This is the mail archive of the
systemtap@sourceware.org
mailing list for the systemtap project.
Re: Looking for recommendation for using SystemTap
- From: Tony Reix <tony dot reix at bull dot net>
- To: "Frank Ch. Eigler" <fche at redhat dot com>
- Cc: "systemtap at sourceware dot org" <systemtap at sourceware dot org>
- Date: Mon, 02 Oct 2006 15:42:07 +0200
- Subject: Re: Looking for recommendation for using SystemTap
- References: <1159534951.28410.54.camel@frecb000687.frec.bull.fr> <y0mzmcid2vu.fsf@ton.toronto.redhat.com>
Le vendredi 29 septembre 2006 à 13:00 -0400, Frank Ch. Eigler a écrit :
> Tony Reix <tony.reix@bull.net> writes:
>
> > [...]
> > The analysis of the Oopss clearly show that "someone" writes strings
> > (like "ata" or "ejbo") randomly in memory and destroys links in
> > structures, like vmlilst used by get_vmalloc_info in fs/proc/mmu.c or
> > ulp->proc_list used by loop_undo in ipc/sems.c .
> > [...]
> > Do you think SystemTap can help me finding the culprit ?
> > [...]
>
> Perhaps. Does the memory corruption occur in predictable places?
> Imagine a probe that runs periodically (via a frequently triggered
> timer, or a breakpoint at a code point under suspicion).

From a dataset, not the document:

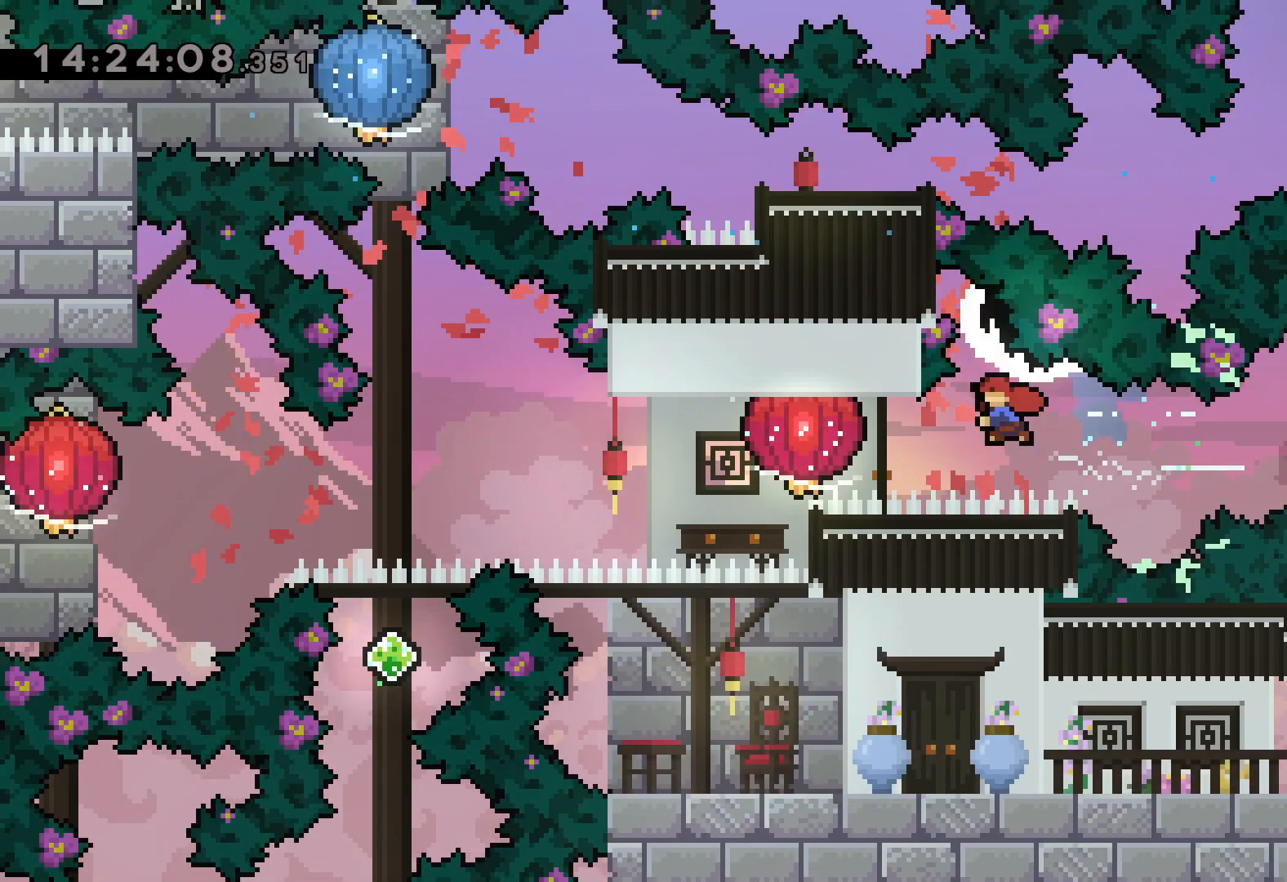
{"keys": ["down", "left"], "events": [[17, "grab", "up"], [83, "grab", "down"], [167, "dash", "up"], [433, "down", "down"], [450, "grab", "up"]]}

That probe
> could look through selected places that are corrupted, and check for
> something suspicious.
Up to know, each run (3 of them) has produced a Oops in a different
place (in a different linked list).
Using more options in .config now leads to a crash at the moment the
memory is corrupted. Seems the code I'm trying to test is the culprit !

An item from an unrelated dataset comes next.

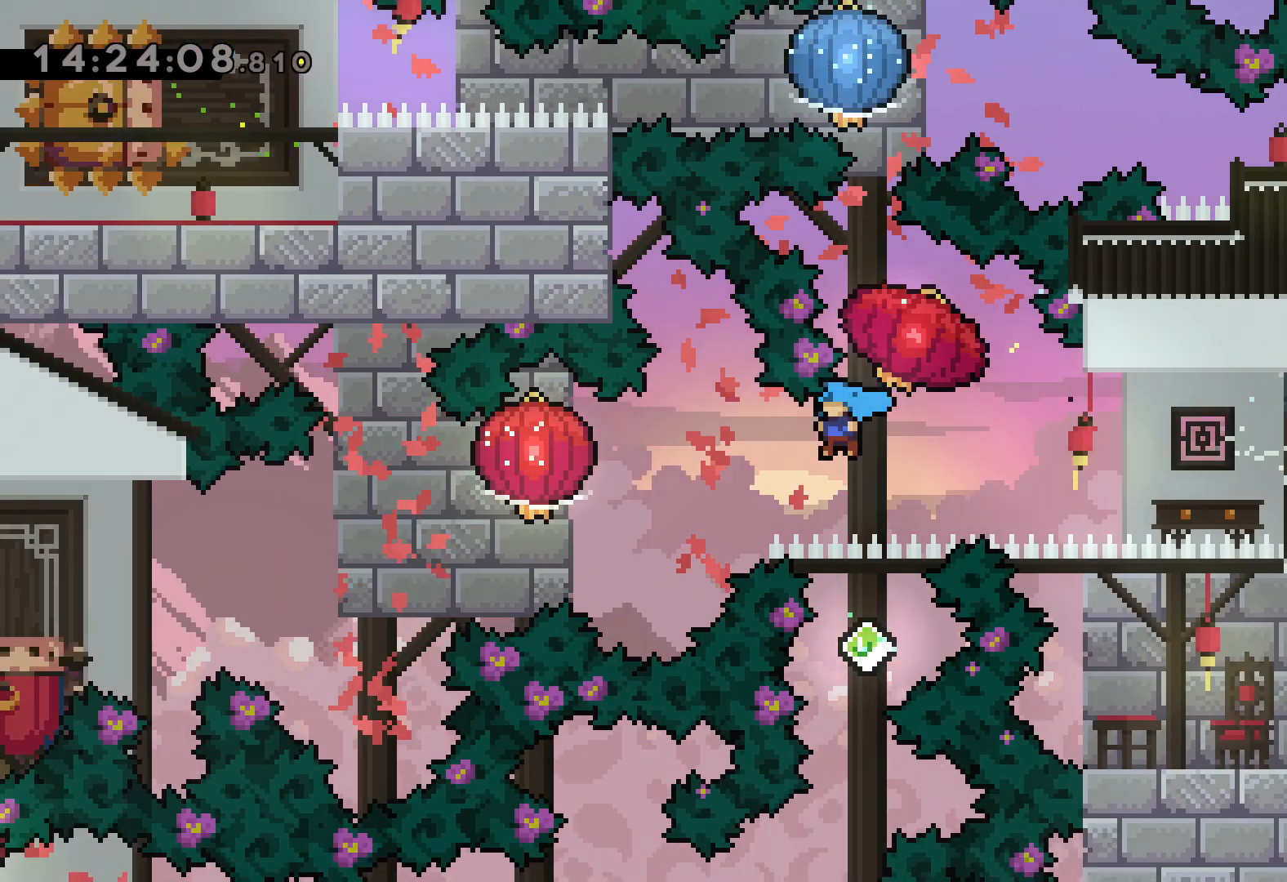
{"keys": ["down", "left"], "events": [[117, "grab", "down"], [500, "grab", "up"]]}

A suggestion: add a basic SystemTap code to the kernel when these
options are used (memory leak debug, compile kernel with frame ...,
write protect kernel read-only data ...), so that it helps understanding
which code is writing in the wrong places.
> For example:
>
> #! stap -g
> probe kernel.function("after_your_function") { if (checkstuff ()) log ("bug") }
> function checkstuff () /* .... */
>
> What checkstuff() does depends on how a program may be able to assess
> corruption. If it's ascii scripts showing up within known regions of
> valid memory, something like this naive search could do it. (Such a
> function could be encapsulated into the systemtap tapset library).
>
> function checkstuff () %{
> char *begin = 0xdeadbeef;
> char *end = 0xdeadf00d;
> int found = 0;
> char *p;
> for (p = begin; p+3 < end; p++)
> if (p[0] == 'a' && p[1] == 't' && p[2] == 'a') found=1;
> THIS->__retval = found;
> %}
>
> Later, we will have hardware-assisted watchpoint probes that hit when
> a designated area of memory is read and/or written. That could narrow
> the culprits down even further. This might look something lke:
>
> probe kernel.watch.from(0xdeadbeef).to(0xdeadfood).string("ata")
> { log ("bug") }
>
>
> Anyway, this all depends on being able to characterize the corruption
> well enough that a routine could be written to safely check for it.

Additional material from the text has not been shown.